--- Assignment ---
For each line in the material below that holds "elektryczne", copy that line.

--- Data to examine ---
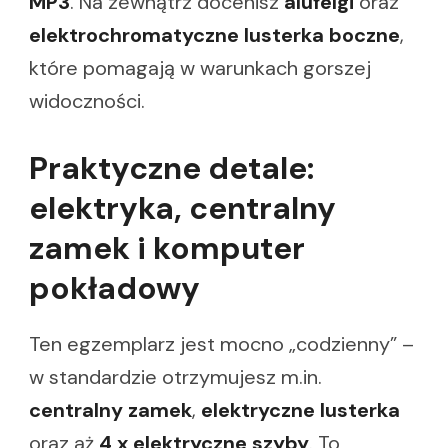
MP3
. Na zewnątrz docenisz
alufelgi
oraz
elektrochromatyczne lusterka boczne
,
które pomagają w warunkach gorszej
widoczności.
Praktyczne detale:
elektryka, centralny
zamek i komputer
pokładowy
Ten egzemplarz jest mocno „codzienny” –
w standardzie otrzymujesz m.in.
centralny zamek
,
elektryczne lusterka
oraz aż
4 x elektryczne szyby
. To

--- Task answer ---
elektryczne lusterka
4 x elektryczne szyby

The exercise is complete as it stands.